Extract Vector Data from a PDF file using C#
Contents
[
Hide
]
Access to Vector Data from PDF document
Since the the 24.2 release, Aspose.PDF for .NET library allows vector data extraction from a PDF file. The next code snippet creates a new Document object using some input data, initializes a ‘GraphicsAbsorber’(the GraphicsAbsorber returns the vector data) to handle graphic elements, and then visits the second page of the document to extract and analyze these elements. It retrieves various properties of the second graphic element, such as its associated operators, rectangle, and position.

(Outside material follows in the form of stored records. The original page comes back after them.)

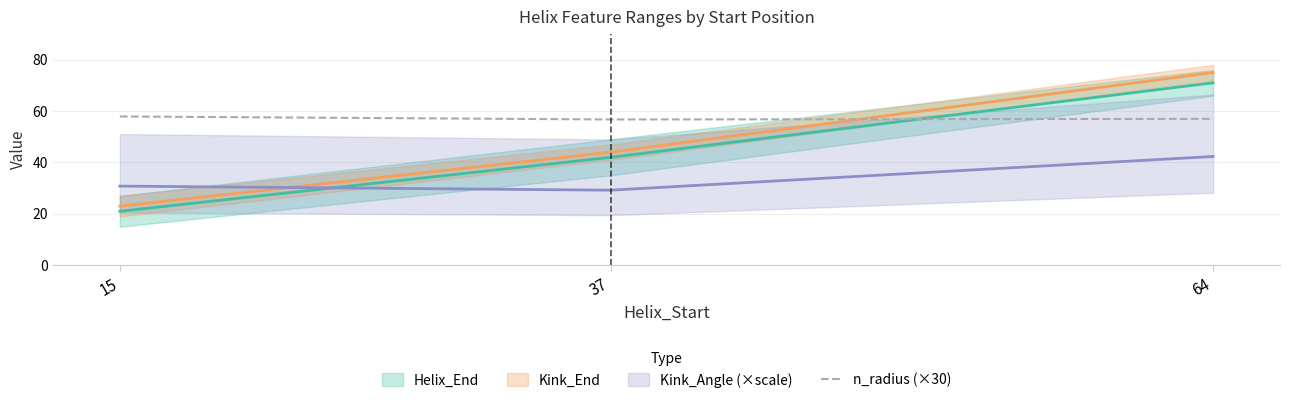

What is the average value?

57.2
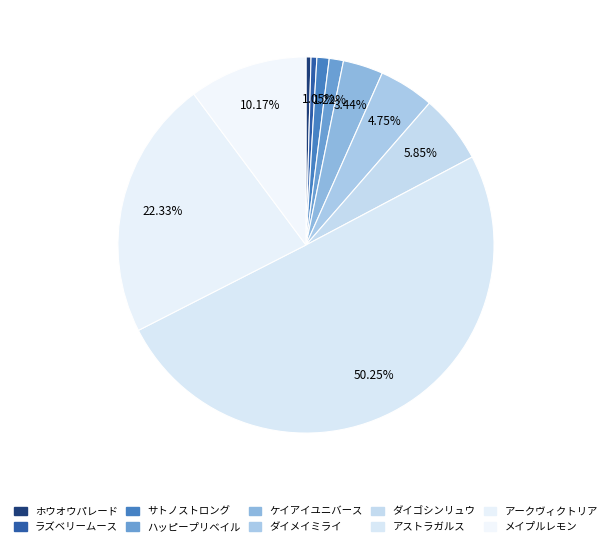

To the nearest percent, what is the average slice percentage?

10%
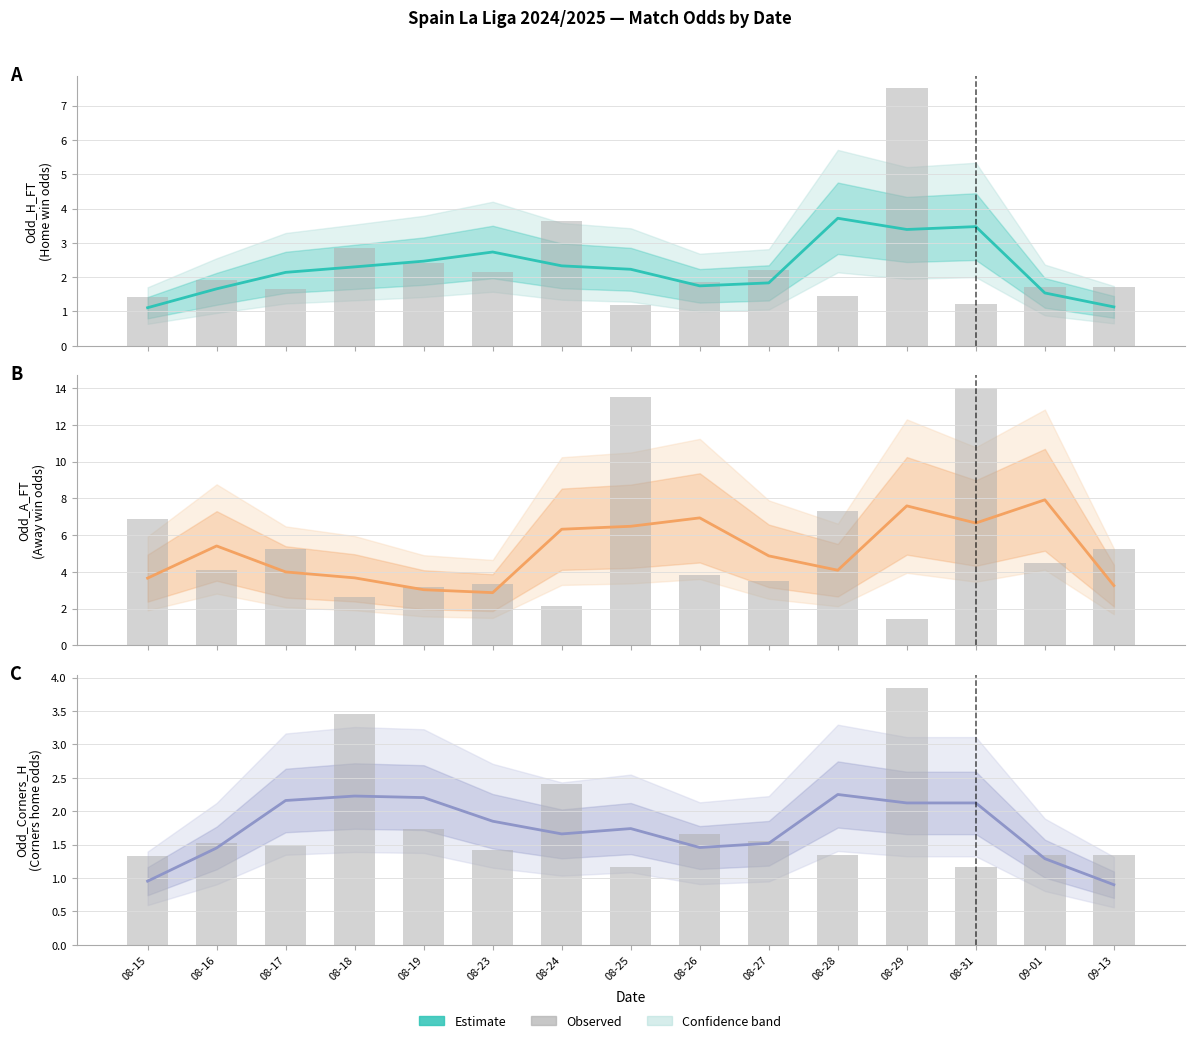

Is it true that Observed equals 1.2 at 08-31?

True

private static void ProcessGraphicsInPDF()
{
// The path to the documents directory
var dataDir = RunExamples.GetDataDir_AsposePdf_WorkingDocuments();
// Open document using 'using' block to ensure proper disposal
using (var document = new Aspose.Pdf.Document(dataDir + "input.pdf"))
{
// Instantiate a new GraphicsAbsorber object to process graphic elements
using (var grAbsorber = new Aspose.Pdf.Vector.GraphicsAbsorber())
{
// Visit the second page of the document to extract graphic elements
grAbsorber.Visit(document.Pages[1]);
// Retrieve the list of graphic elements from the GraphicsAbsorber
var elements = grAbsorber.Elements;
// Access the operators associated with the second graphic element
var operations = elements[1].Operators;
// Retrieve the rectangle associated with the second graphic element
var rectangle = elements[1].Rectangle;
// Get the position of the second graphic element
var position = elements[1].Position;
}
}
}
Extract Vector Data from PDF document
For extraction of Vector Data from PDF, we can use SVG extractor:
private static void SaveVectorGraphicsFromPage()
{
// The path to the documents directory
var dataDir = RunExamples.GetDataDir_AsposePdf_WorkingDocuments();
// Open the document using 'using' block to ensure proper disposal
using (var document = new Aspose.Pdf.Document(dataDir + "VectorGraphics.pdf"))
{
// Save vector graphics from the first page to an SVG file
document.Pages[1].TrySaveVectorGraphics(dataDir + "VectorGraphics_out.svg");
}
}
Extract all subpaths to images separately
private static void ExtractAllSubpathsToImagesSeparately()
{
// The path to the documents directory
var dataDir = RunExamples.GetDataDir_AsposePdf_WorkingDocuments();
// Path to the directory where SVGs will be saved
var svgDirPath = dataDir + "SvgOutput/";
// Create extraction options
var options = new Aspose.Pdf.Vector.SvgExtractionOptions
{
ExtractEverySubPathToSvg = true
};
// Open document using 'using' block
using (var document = new Aspose.Pdf.Document(dataDir + "VectorGraphics.pdf"))
{
// Get the first page of the document
var page = document.Pages[1];
// Create SVG extractor using 'using' block
var extractor = new Aspose.Pdf.Vector.SvgExtractor(options);
// Extract SVGs from the page
extractor.Extract(page, svgDirPath);
}
}
Extract list of elements to single image
private static void ExtractListOfElementsToSingleImage()
{
// The path to the documents directory
var dataDir = RunExamples.GetDataDir_AsposePdf_WorkingDocuments();
// Path to the directory where SVGs will be saved
var svgDirPath = dataDir + "SvgOutput/";
// Initialize the list of graphic elements
var elements = new List<Aspose.Pdf.Vector.GraphicElement>();
// Example: Fill elements list with needed graphic elements (implement your logic here)
// Open document using 'using' block
using (var document = new Aspose.Pdf.Document(dataDir + "VectorGraphics.pdf"))
{
// Get the first page of the document
var page = document.Pages[1];
// Use SvgExtractor to extract SVGs
var svgExtractor = new Aspose.Pdf.Vector.SvgExtractor();
// Extract SVGs from graphic elements on the page
svgExtractor.Extract(elements, page, Path.Combine(svgDirPath, "VectorGraphics_out.svg"));
}
}
Extract single element
private static void ExtractSingleElement()
{
// The path to the documents directory
var dataDir = RunExamples.GetDataDir_AsposePdf_WorkingDocuments();
// Path to the directory where SVGs will be saved
var svgDirPath = dataDir + "SvgOutput/";
// Open document using 'using' block to ensure proper disposal
using (var document = new Aspose.Pdf.Document(dataDir + "VectorGraphics.pdf"))
{
// Create a GraphicsAbsorber object to extract graphic elements
var graphicsAbsorber = new Aspose.Pdf.Vector.GraphicsAbsorber();
// Get the first page of the document
var page = document.Pages[1];
// Process the page to extract graphic elements
graphicsAbsorber.Visit(page);
// Extract the graphic element (XFormPlacement) and save it as SVG
var xFormPlacement = graphicsAbsorber.Elements[1] as Aspose.Pdf.Vector.XFormPlacement;
xFormPlacement.Elements[2].SaveToSvg(Path.Combine(svgDirPath, "VectorGraphics_out.svg"));
}
}